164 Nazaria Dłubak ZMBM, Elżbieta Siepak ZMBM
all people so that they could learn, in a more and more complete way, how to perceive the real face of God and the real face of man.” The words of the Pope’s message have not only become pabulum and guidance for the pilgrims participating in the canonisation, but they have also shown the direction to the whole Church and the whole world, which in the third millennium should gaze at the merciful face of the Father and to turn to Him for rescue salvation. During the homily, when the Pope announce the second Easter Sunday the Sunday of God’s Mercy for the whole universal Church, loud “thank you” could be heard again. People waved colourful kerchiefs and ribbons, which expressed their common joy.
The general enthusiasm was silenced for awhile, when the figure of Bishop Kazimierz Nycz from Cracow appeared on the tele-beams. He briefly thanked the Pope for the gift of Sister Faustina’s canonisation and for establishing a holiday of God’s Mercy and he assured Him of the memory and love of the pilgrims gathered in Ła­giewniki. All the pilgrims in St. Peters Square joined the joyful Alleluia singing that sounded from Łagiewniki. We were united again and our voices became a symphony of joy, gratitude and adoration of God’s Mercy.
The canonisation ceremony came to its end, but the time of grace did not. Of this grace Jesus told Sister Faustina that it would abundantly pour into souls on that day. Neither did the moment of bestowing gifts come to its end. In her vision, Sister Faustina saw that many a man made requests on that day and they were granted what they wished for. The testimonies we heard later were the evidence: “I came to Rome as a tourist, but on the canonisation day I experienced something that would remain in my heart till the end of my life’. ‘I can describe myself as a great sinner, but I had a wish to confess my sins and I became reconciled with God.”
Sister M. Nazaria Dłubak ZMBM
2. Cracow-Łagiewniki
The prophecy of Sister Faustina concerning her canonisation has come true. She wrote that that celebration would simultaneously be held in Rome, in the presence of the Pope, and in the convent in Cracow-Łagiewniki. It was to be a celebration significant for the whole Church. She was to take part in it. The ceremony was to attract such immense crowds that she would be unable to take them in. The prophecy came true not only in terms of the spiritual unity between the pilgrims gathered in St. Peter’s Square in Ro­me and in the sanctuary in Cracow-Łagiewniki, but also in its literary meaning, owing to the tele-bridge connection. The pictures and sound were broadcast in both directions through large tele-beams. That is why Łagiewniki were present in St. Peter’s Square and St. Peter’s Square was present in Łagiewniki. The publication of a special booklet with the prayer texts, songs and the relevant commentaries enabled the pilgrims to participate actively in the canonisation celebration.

---+---

§ Exercise
When you reach this point, go back and write out each record above exactly.

§ Result
164 Nazaria Dłubak ZMBM, Elżbieta Siepak ZMBM
all people so that they could learn, in a more and more complete way, how to perceive the real face of God and the real face of man.” The words of the Pope’s message have not only become pabulum and guidance for the pilgrims participating in the canonisation, but they have also shown the direction to the whole Church and the whole world, which in the third millennium should gaze at the merciful face of the Father and to turn to Him for rescue salvation. During the homily, when the Pope announce the second Easter Sunday the Sunday of God’s Mercy for the whole universal Church, loud “thank you” could be heard again. People waved colourful kerchiefs and ribbons, which expressed their common joy.
The general enthusiasm was silenced for awhile, when the figure of Bishop Kazimierz Nycz from Cracow appeared on the tele-beams. He briefly thanked the Pope for the gift of Sister Faustina’s canonisation and for establishing a holiday of God’s Mercy and he assured Him of the memory and love of the pilgrims gathered in Ła­giewniki. All the pilgrims in St. Peters Square joined the joyful Alleluia singing that sounded from Łagiewniki. We were united again and our voices became a symphony of joy, gratitude and adoration of God’s Mercy.
The canonisation ceremony came to its end, but the time of grace did not. Of this grace Jesus told Sister Faustina that it would abundantly pour into souls on that day. Neither did the moment of bestowing gifts come to its end. In her vision, Sister Faustina saw that many a man made requests on that day and they were granted what they wished for. The testimonies we heard later were the evidence: “I came to Rome as a tourist, but on the canonisation day I experienced something that would remain in my heart till the end of my life’. ‘I can describe myself as a great sinner, but I had a wish to confess my sins and I became reconciled with God.”
Sister M. Nazaria Dłubak ZMBM
2. Cracow-Łagiewniki
The prophecy of Sister Faustina concerning her canonisation has come true. She wrote that that celebration would simultaneously be held in Rome, in the presence of the Pope, and in the convent in Cracow-Łagiewniki. It was to be a celebration significant for the whole Church. She was to take part in it. The ceremony was to attract such immense crowds that she would be unable to take them in. The prophecy came true not only in terms of the spiritual unity between the pilgrims gathered in St. Peter’s Square in Ro­me and in the sanctuary in Cracow-Łagiewniki, but also in its literary meaning, owing to the tele-bridge connection. The pictures and sound were broadcast in both directions through large tele-beams. That is why Łagiewniki were present in St. Peter’s Square and St. Peter’s Square was present in Łagiewniki. The publication of a special booklet with the prayer texts, songs and the relevant commentaries enabled the pilgrims to participate actively in the canonisation celebration.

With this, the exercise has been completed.